ISLAMIC BANKING - What is Islamic Banking?

Islamic banks appeared on the world scene as active players over two decades ago. But "many of the principles upon which Islamic banking is based have been commonly accepted all over the world, for centuries rather than decades".

The basic principle of Islamic banking is the prohibition of Riba- (Usury - or interest):

"While a basic tenant of Islamic banking - the outlawing of riba, a term that encompasses not only the concept of usury, but also that of interest - has seldom been recognised as applicable beyond the Islamic world, many of its guiding principles have. The majority of these principles are based on simple morality and common sense, which form the bases of many religions, including Islam.

"The universal nature of these principles is immediately apparent even at a cursory glance of non-Muslim literature. Usury was prohibited in both the Old and New Testaments of the Bible, while Shakespeare and many other writers, particularly those writing in the 19th century, have attacked the barbarity of the practice. Much of the morality championed by Victorian writers such as Dickens - ranging from the equitable distribution of wealth through to man's fundamental right to work - is clearly present in modern Islamic society.

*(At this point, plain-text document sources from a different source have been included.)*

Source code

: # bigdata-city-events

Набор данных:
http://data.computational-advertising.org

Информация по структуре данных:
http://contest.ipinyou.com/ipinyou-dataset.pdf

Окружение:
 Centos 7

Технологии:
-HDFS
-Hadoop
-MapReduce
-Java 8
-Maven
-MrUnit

"Although the western media frequently suggest that Islamic banking in its present form is a recent phenomenon, in fact, the basic practices and principles date back to the early part of the seventh century." (Islamic Finance: A Euromoney Publication, 1997)

It is evident that Islamic finance was practiced predominantly in the Muslim world throughout the Middle Ages, fostering trade and business activities. In Spain and the Mediterranean and Baltic States, Islamic merchants became indispensable middlemen for trading activities. It is claimed that many concepts, techniques, and instruments of Islamic finance were later adopted by European financiers and businessmen. snip

1. While permitting the individual the right to seek his economic well-being, Islam makes a clear distinction between what is Halal (lawful) and what is haram (forbidden) in pursuit of such economic activity. In broad terms, Islam forbids all forms of economic activity, which are morally or socially injurious.

2. While acknowledging the individual's right to ownership of wealth legitimately acquired, Islam makes it obligatory on the individual to spend his wealth judiciously and not to hoard it, keep it idle or to squander it.

3. While allowing an individual to retain any surplus wealth, Islam seeks to reduce the margin of the surplus for the well-being of the community as a whole, in particular the destitute and deprived sections of society by participation in the process of Zakat.

4. While making allowance for the ways of human nature and yet not yielding to the consequences of its worst propensities, Islam seeks to prevent the accumulation of wealth in a few hands to the detriment of society as a whole, by its laws of inheritance.

5.Viewed as a whole, the economic system envisaged by Islam aims at social justice without inhibiting individual enterprise beyond the point where it becomes not only collectively injurious but also individually self-destructive.